Our presence here was precipitated by a long series of prior conversation and visitations that eventuated in the formation of a companion relationship between Nzara and Iowa at the 2012 Iowa diocesan convention. The list of folks from the Iowa side that people here remember and continue to pray for is quite long, and it is for all those founding and innovative energies of leadership that we continue conversation and the relationship-building on this largely diplomatic trip.

Bishop Scarfe and Donna were to meet Kathleen and me in Detroit, but their plane was delayed in Des Moines due to mechanical difficulties. While they investigated possibilities for getting out of Des Moines, the number of ways to do that began to dwindle and chances for going this or that way fizzled. Finally, the Scarfes grabbed their children, drove to Chicago O'Hare, and dropped themselves off. (The children then had an uninterrupted six-hour drive back to Iowa.) Meanwhile, the other half flew on time, if tiringly. Omaha/Des Moines, Detroit, Amsterdam, Kigali, and finally Entebbe. An ECS driver met us and took us to an overnight retreat house where we caught a tight five hours sleep. When we awoke, the Scarfes - who had gotten themselves to Entebbe via Istanbul with thanks to Turkish Airlines - had dropped in at the retreat house just long enough to shower before heading back out again. We hopped a Mission Aviation Fellowship flight out of Kampala, landed back in Uganda just long enough to check out of the country, got back in the air again, and landed in Yambio, in South Sudan.

The plane was met by a significant contingent of Nzara Anglicans. They sang us beautifully melodic songs in Jesus' name and showered us with leis. Representatives of the government were on hand, and one even prayed (!) a powerful word of thanksgiving recognizing all it took to achieve the moment. We were truly blessed.

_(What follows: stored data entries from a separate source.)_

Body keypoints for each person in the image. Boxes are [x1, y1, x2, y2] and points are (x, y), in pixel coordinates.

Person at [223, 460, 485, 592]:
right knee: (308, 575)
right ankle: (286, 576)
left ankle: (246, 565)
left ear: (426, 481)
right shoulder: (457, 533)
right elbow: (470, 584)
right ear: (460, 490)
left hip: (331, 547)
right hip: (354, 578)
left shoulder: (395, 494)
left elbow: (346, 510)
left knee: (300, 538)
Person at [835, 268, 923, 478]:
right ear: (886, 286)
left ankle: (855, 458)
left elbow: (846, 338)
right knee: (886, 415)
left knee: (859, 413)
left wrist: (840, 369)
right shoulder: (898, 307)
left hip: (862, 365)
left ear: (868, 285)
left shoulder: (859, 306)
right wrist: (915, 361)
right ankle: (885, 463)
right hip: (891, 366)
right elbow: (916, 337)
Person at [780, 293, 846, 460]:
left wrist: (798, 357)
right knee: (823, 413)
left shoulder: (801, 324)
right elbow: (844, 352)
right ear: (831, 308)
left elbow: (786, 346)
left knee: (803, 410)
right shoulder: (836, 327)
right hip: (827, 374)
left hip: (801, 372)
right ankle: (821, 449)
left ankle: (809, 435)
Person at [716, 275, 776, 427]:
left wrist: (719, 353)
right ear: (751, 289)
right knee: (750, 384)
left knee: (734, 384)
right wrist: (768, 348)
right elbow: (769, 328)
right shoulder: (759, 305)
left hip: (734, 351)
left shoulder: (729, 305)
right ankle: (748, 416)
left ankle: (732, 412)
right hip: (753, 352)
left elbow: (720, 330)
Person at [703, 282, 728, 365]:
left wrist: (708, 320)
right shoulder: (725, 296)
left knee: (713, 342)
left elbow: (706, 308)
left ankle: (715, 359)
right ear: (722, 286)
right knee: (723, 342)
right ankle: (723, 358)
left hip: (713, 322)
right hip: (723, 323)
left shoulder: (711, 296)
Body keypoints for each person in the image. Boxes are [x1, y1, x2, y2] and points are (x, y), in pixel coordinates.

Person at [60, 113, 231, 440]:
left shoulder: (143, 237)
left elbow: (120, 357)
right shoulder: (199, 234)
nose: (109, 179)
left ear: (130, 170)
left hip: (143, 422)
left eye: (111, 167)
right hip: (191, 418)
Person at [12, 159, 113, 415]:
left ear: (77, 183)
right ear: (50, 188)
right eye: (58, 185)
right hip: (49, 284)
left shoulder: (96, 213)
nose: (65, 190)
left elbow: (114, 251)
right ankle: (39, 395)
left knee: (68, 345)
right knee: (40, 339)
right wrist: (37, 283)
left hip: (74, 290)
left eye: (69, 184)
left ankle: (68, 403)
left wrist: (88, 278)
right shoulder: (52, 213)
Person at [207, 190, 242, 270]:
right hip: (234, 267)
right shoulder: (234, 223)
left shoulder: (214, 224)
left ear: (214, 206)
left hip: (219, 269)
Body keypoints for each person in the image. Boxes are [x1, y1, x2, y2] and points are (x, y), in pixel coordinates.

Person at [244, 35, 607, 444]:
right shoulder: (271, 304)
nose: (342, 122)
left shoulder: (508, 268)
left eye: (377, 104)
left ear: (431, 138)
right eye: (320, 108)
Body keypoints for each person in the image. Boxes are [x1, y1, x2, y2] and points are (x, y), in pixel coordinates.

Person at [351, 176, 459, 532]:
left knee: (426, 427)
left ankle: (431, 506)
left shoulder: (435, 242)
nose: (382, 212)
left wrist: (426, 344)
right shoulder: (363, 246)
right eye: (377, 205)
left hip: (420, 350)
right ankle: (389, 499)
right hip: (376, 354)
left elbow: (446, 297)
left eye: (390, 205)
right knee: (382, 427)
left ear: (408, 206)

Driving to Nzara town, we saw and heard about life here. Folks build their simple homes adjacent to property they intend to farm; after a few years, they move along to a different farming location and build more homes. Economic deprivation is everywhere evident as South Sudan is a baby country emerging out of a period of enormous internal and external strife.

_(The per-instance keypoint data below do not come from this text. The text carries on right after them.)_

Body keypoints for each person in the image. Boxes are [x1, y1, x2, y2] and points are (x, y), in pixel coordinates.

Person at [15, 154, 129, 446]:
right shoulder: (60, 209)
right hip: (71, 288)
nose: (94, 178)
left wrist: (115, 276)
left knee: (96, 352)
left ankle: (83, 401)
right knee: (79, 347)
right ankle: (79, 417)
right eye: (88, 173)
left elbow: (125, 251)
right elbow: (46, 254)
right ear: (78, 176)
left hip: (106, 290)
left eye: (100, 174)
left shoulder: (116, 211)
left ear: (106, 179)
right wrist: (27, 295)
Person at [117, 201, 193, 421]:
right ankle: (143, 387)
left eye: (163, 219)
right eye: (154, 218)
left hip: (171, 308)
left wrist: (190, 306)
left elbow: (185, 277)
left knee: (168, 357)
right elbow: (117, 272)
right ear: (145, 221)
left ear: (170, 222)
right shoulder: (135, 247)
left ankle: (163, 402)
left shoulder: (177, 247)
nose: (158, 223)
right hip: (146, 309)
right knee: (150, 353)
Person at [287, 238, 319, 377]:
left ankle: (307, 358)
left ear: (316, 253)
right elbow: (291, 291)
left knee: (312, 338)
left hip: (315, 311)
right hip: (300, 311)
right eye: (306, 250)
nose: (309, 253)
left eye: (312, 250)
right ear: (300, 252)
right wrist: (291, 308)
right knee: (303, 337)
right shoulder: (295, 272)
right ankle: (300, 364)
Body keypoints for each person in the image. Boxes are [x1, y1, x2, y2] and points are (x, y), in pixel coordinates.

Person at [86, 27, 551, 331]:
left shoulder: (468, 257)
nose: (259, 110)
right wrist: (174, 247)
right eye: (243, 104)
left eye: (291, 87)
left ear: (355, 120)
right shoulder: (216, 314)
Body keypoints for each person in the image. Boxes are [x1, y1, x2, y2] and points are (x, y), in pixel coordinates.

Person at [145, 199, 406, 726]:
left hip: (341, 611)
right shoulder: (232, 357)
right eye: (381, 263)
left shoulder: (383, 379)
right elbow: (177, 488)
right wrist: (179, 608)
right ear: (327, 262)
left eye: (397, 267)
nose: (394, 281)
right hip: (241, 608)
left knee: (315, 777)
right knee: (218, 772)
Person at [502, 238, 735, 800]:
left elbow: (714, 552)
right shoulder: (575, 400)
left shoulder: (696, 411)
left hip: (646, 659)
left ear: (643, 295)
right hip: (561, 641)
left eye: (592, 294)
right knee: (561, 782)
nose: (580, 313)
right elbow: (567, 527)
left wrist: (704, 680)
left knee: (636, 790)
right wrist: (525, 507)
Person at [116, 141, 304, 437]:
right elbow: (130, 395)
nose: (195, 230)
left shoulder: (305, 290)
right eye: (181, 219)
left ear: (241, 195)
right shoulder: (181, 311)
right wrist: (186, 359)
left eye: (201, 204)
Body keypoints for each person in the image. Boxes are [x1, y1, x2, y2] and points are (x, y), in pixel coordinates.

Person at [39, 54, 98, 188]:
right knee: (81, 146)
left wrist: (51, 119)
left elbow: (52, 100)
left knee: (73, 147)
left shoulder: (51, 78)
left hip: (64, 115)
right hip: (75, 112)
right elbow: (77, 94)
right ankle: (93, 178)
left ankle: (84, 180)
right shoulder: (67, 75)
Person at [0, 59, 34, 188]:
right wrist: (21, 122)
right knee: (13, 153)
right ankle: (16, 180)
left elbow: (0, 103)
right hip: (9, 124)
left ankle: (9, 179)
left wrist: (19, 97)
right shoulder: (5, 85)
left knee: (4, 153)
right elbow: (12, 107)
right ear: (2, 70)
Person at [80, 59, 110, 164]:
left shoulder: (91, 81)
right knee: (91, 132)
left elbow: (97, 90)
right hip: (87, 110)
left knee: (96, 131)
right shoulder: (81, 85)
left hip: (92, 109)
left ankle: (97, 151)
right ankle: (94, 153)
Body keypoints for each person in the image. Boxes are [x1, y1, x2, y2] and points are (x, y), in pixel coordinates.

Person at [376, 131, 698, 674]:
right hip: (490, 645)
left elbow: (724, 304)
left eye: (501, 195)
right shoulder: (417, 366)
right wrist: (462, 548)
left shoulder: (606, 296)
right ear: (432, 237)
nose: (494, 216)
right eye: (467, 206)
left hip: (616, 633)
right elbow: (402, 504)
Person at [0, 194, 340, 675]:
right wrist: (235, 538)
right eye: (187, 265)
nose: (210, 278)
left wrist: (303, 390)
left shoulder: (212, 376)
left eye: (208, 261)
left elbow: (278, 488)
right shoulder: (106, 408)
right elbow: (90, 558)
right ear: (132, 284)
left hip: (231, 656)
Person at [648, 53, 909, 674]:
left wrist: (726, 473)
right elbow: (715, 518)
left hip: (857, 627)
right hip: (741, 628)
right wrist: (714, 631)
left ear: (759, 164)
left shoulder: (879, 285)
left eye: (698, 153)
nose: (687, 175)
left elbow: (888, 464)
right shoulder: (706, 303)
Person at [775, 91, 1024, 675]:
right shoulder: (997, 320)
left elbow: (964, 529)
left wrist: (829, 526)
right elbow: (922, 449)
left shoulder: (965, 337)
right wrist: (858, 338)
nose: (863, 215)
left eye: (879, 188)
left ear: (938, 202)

Driving up to the diocesan center, we were met by many, many folks who waved branches and sang songs as we passed through them. We went right into the cathedral (a simple frame operation with seats and a place for a band) and had a service of welcome with prayers and songs. Bishop Scarfe was asked to say a few words. Let me see if I can remember the really choice bits.

A paraphrase:
Donna and I were about out of energy when we landed this morning for all the adventures it took to get here, but I will tell you that when we had that reception at the airport and again just now, I was reminded of the scripture that "The joy of the Lord is my strength." And I will tell you that that strength is rising within us.
We believe in and preach Jesus Christ and him crucified and risen. We recognize in Iowa that all we do is to serve Christ and him alone. We see that you, too, only want to serve Christ and him alone in all you do. Brothers and sisters, this makes us truly one...

We know that we have been in your hearts for some time. You, too, have been in our hearts for so long. So we are very glad for this day.

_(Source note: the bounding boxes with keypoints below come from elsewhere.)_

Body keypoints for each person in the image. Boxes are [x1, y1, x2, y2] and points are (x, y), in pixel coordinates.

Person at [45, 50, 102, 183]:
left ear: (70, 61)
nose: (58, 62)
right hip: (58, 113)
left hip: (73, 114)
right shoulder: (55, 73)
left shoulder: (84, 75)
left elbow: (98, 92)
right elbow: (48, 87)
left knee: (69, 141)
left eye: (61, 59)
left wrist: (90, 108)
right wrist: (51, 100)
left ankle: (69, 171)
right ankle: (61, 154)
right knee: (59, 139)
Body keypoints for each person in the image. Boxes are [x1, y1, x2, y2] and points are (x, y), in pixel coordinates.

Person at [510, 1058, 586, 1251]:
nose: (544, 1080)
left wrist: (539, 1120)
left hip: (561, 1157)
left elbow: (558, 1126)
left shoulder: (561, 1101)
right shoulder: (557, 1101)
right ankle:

After that reception we toddled out to the places we're staying and had a little lunch (rice, banana, pineapple, beef stew, bread and jam and hot tea) under a mango tree. In about 30 minutes a contingent of US soldiers who want to greet us will be stopping by for tea.

The schedule for the days ahead calls for much to be done, yet it doesn't seem overly taxing. Included is at least one ordination and 60 confirmations in addition to a diocesan Standing Committee meeting where we will bring your greetings to the many assembled.

Please keep this entire event and all of us wrapped in prayer. Perhaps again soon one of us might be able to take advantage of this technology long enough to post more information.

Yours very truly in Christ,

Torey Lightcap


Blogger Tim Tutt said...

Wow! Just wow!

7:14 AM  
Blogger Mission Team ~ Iowa said...

Excellent description of your welcome to Nzara... Many thanks to the four of you and to our companions in Nzara. Hoping the Scarfes get some sleep! Joy to all!